Four major housing projects in the City of Detroit have been selected by the Michigan State Housing Development Authority (MSHDA) to receive a limited number of 9% low income housing tax credits (LIHTC) that will help create or preserve 385 units of affordable housing across the city, Mayor Mike Duggan announced today.

The four developments, which represent a combined investment of $110 million, are receiving $4.4 million in tax credits from MSHDA.

In total, 271 units of existing affordable housing that were set to expire soon will be renovated and will keep their affordable status for another 30 years. Another 114 new affordable units, nearly half of which will be for families earning less than 30% of the area’s average Median Income (AMI), will be built.

“What makes this so important is that we will be able to guarantee that 271 existing affordable housing units will keep their status for another 30 years,” said Mayor Duggan. “That represents 271 families that know they will be able to afford to stay in their homes and take part in the recovery they have waited so long to see.”

To accomplish this, developers working with the City’s Department of Housing & Revitalization applied for and were awarded a series of 9% LIHTCs. The 9% LIHTC award is the most valuable and competitive affordable housing tool in the country, because it leverages up to 90% in equity to build affordable housing units. It also gives developers the ability to serve families and individuals who are at the lower end of the economic spectrum (below 30% AMI), including those who have experienced homelessness.

The four developments are spread across several Detroit neighborhoods, including Brush Park, Midtown, Oakman Boulevard Community and Core City Neighborhoods.

The selected projects are:

Roberts III – All 197 units in this building will be preserved as affordable housing for the next 30 years for the senior citizens who occupy this complex. Incomes at this complex range from 60% of AMI to less than 30 percent AMI. The project has support from the Detroit Housing Commission in the form of project based vouchers to support lower income units.
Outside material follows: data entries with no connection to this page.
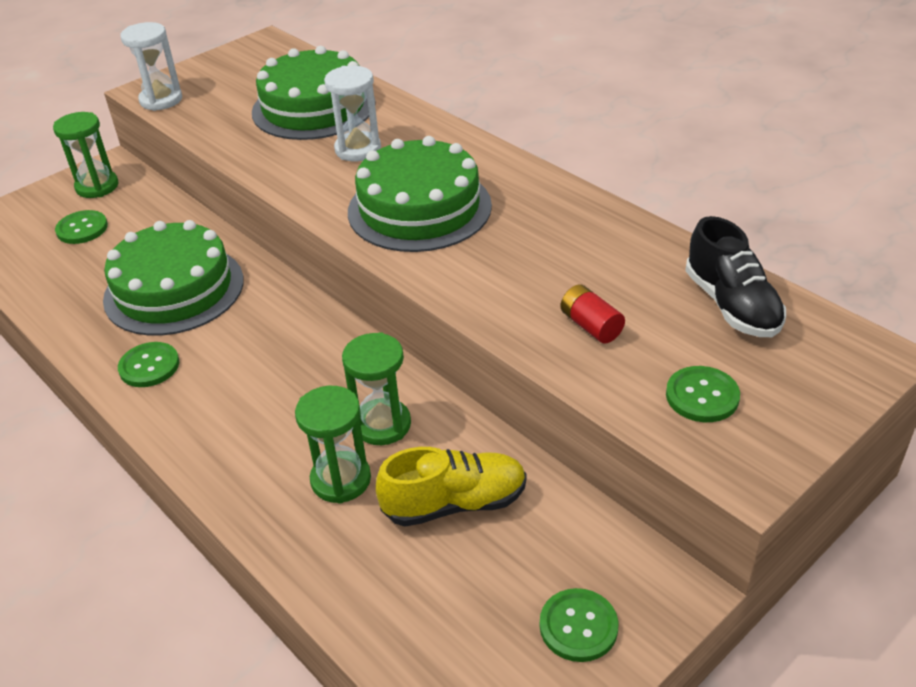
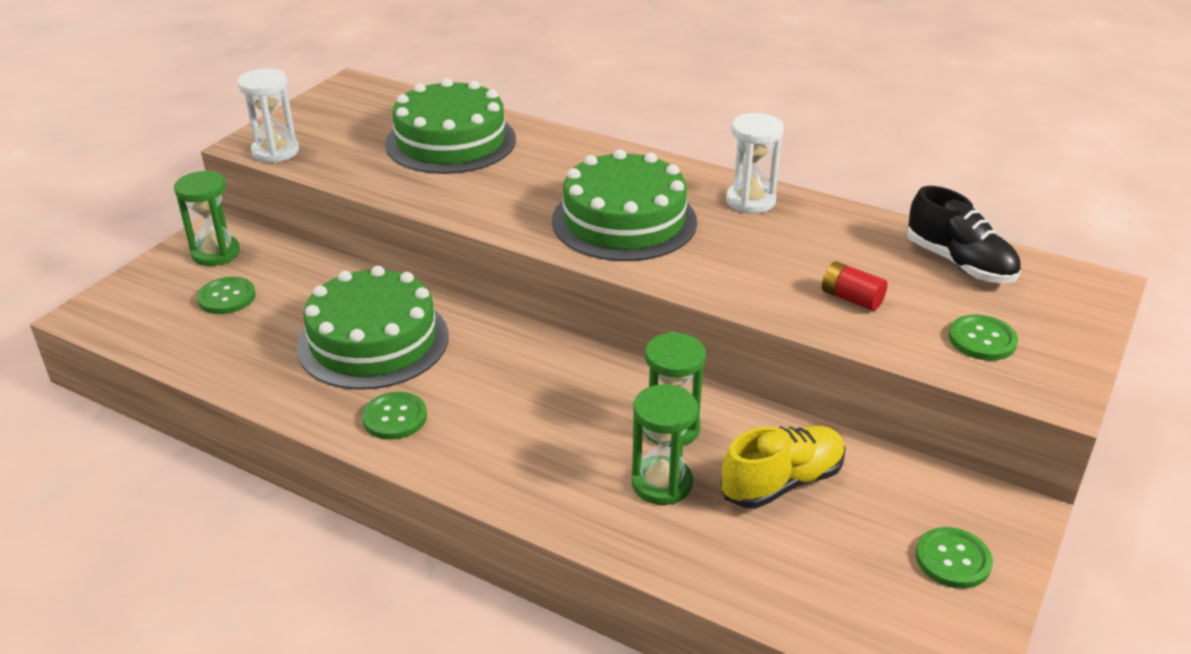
camera: 20 degrees left, 5 degrees down
white hourglass [324,66,381,161] -> white hourglass moved to [726,113,784,214]

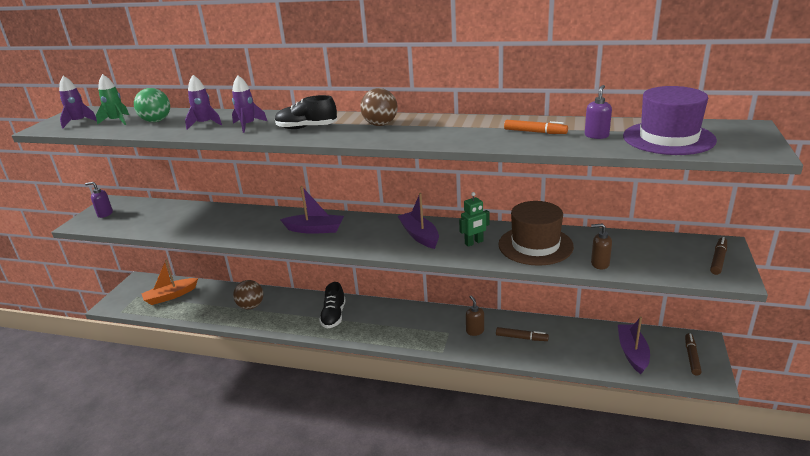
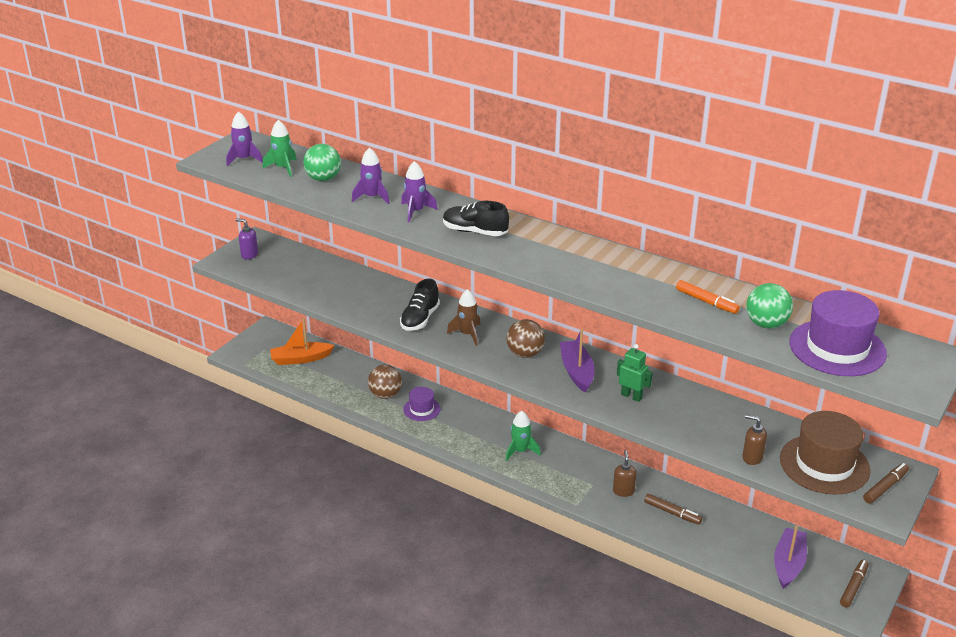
camera: 15 degrees right, 5 degrees up
purple boat [280,186,344,234] -> brown rocket [447,289,481,346]
black shoe [319,282,346,329] -> black shoe moved to [400,279,440,331]
brown ball [360,88,398,126] -> brown ball moved to [507,319,545,358]
green robot [459,192,489,247] -> green robot turned 135 degrees counterclockwise [617,344,653,402]
brown hat [498,201,574,266] -> brown hat moved to [780,411,871,495]
purple soap dispenser [585,85,612,139] -> green ball [746,283,793,329]
none -> purple hat [403,387,441,421]
none -> green rocket [506,411,541,461]

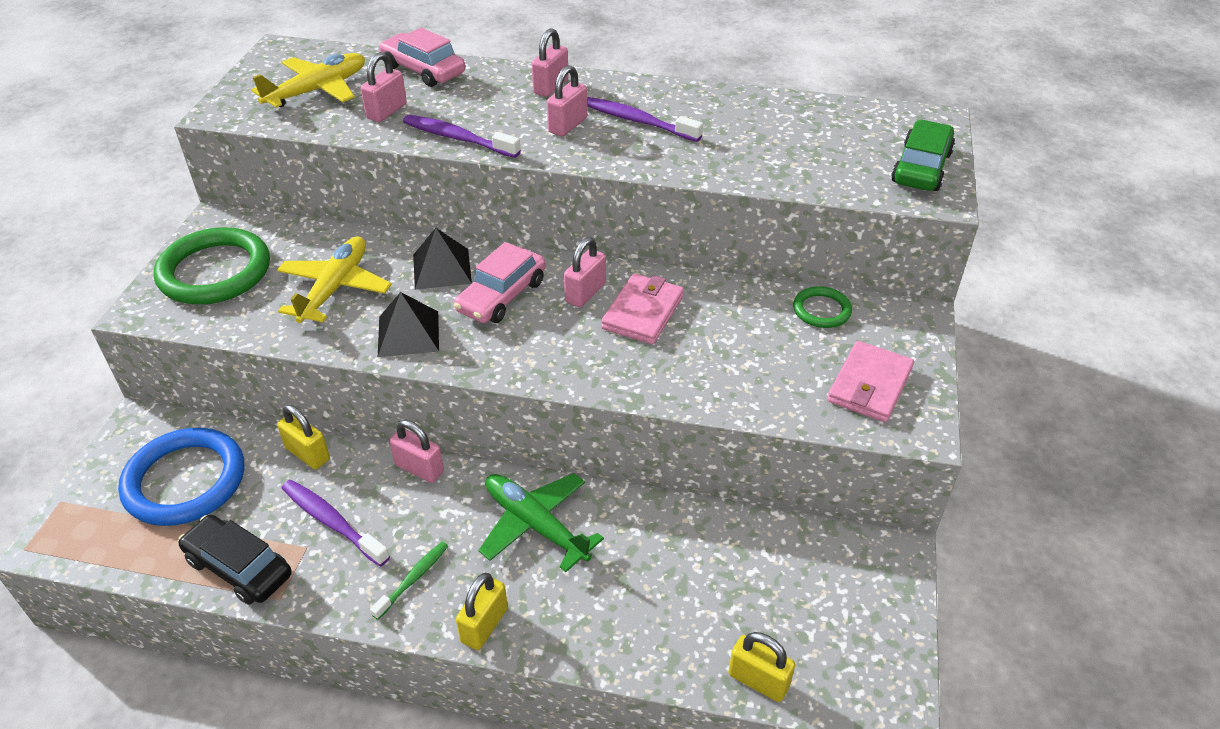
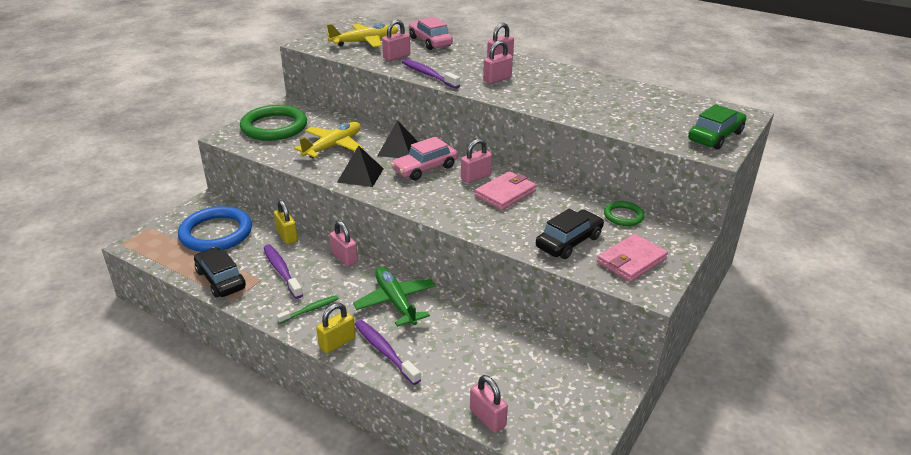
camera: 20 degrees right, 10 degrees down
purple toothbrush [587,97,703,142] -> purple toothbrush moved to [355,320,421,385]
yellow padlock [728,632,795,702] -> pink padlock [470,375,508,433]
none -> black car [536,208,604,259]

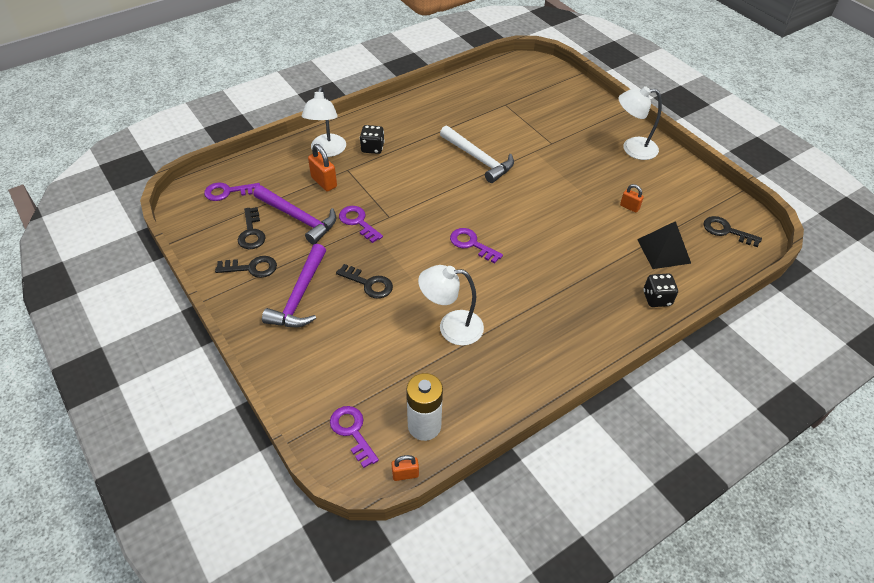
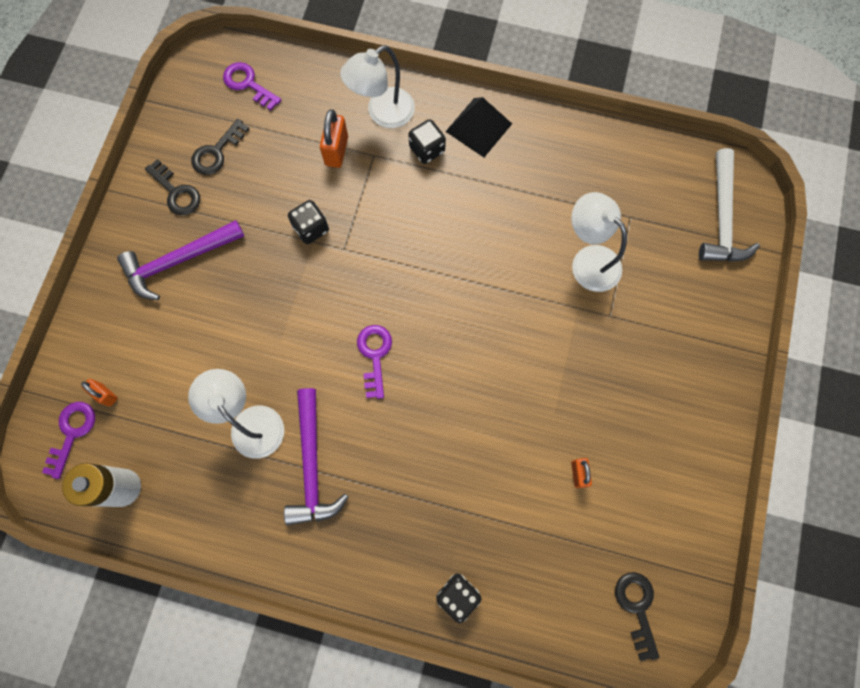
camera: 50 degrees right, 25 degrees up
purple hammer [253,185,336,245] -> purple hammer moved to [284,388,349,526]
black key [336,264,393,299] -> none
purple key [339,206,383,243] -> black dice [288,200,329,244]
orange padlock [392,455,419,481] -> orange padlock moved to [81,379,118,407]
white hammer [440,126,514,183] -> white hammer moved to [699,148,760,262]
white lamp [619,86,662,160] -> white lamp moved to [571,192,627,292]
black pyramid [637,221,691,269] -> black pyramid moved to [445,97,512,157]

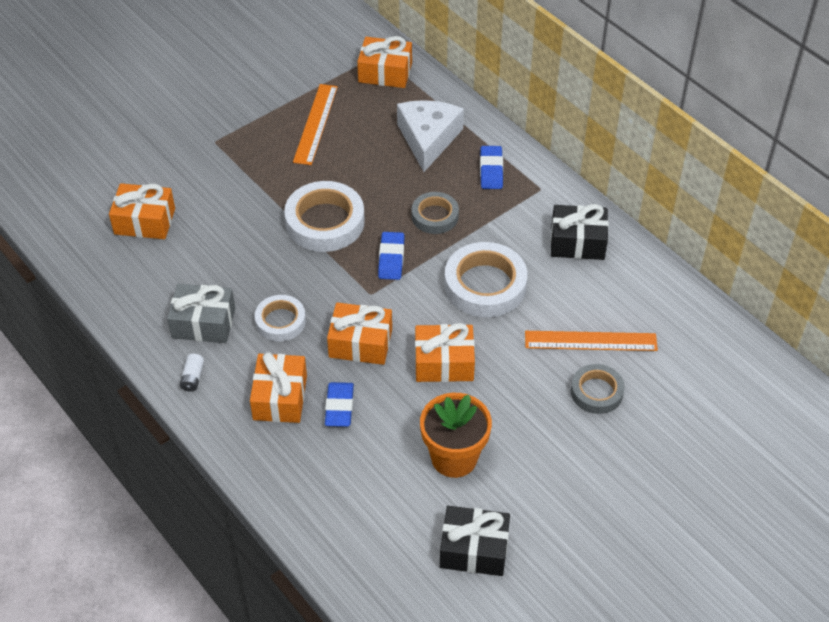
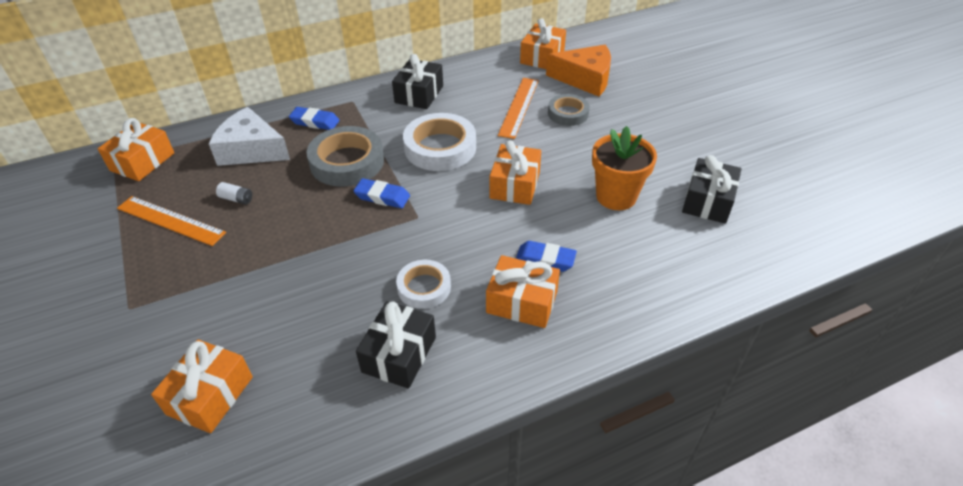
camera: 75 degrees left, 5 degrees down
grey gift [167,284,235,343] -> black gift [356,301,436,389]
white battery [180,354,204,392] -> white battery moved to [216,182,252,204]
white tape [284,181,365,252] -> none
orange gift [327,302,392,365] -> orange gift moved to [520,18,566,69]
grey tape [412,192,459,234] -> grey tape [307,126,384,187], size x1.67
none -> orange cheese [546,45,611,97]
Total Project Cost: $16.4M

Ryan Court II – All 74 units will be preserved as affordable housing. Incomes at this complex also range from 60% of AMI to less than 30% AMI. The development, which spans several blocks near Oakman and Livernois is a mix of new construction and rehabilitation of older buildings. Total Project Cost: $9M (Phase 2 Only). Ryan Court Phase 1 is one of only a few projects nationally to preserve existing affordable housing units through new construction with an additional investment of $16M.
Peterboro – Renovations proposed at the property will result in 56 units (42 two-bedroom units and 14 three-bedroom units) of Permanent Supportive Housing that will be targeted to homeless families who meet MSHDA’s criteria for Permanent Supportive Housing. In order to assist the families that will reside at the building, COTS will be requesting 38 project based vouchers from MSHDA and has received conditional awards for 9 project based vouchers from the Detroit Housing Commission and project rental assistance for 9 units through the HUD Section 811 program. Total Project Cost: $14.5M

Brush Park South – 58 (20%) of the 287 units in this new mixed-income construction development will be reserved for residents earning 60% AMI or less. This project, which will revitalize 19 vacant city-owned parcels, is being supported by $2.3 million in HOME funds. The project also has support from the Detroit Housing Commission in the form of project based vouchers to support lower income units. Total Project Cost: $70M (estimated)

Collectively, these awards to the city of Detroit represent approximately 40% of the total available 9% LIHTCs statewide in this round of applications. Director of Housing & Revitalization Arthur Jemison, thanked MSHDA for recognizing the significance of each project and putting its most valuable resources where they are most needed.

“After many months of work to shape a project pipeline with MSHDA that reflects both state and city investment priorities, this set of project awards is real progress,” said Jemison. “It includes projects in our target areas for residential density; creates mixed-income in downtown midtown; addresses family homelessness; and preserves key assets threatened with expiration and obsolescence.”

 

About the LIHTC Program
The low-income housing tax credit (LIHTC) program is one of the federal government’s primary policy tools for encouraging the development and preservation of affordable rental housing. These federal tax credits are awarded to Developers of affordable housing via a competitive application process administered by the Michigan State Housing Development Authority (MSHDA) on a biannual basis. Once awarded, developers typically sell these tax credits to outside investors in exchange for equity to develop affordable housing.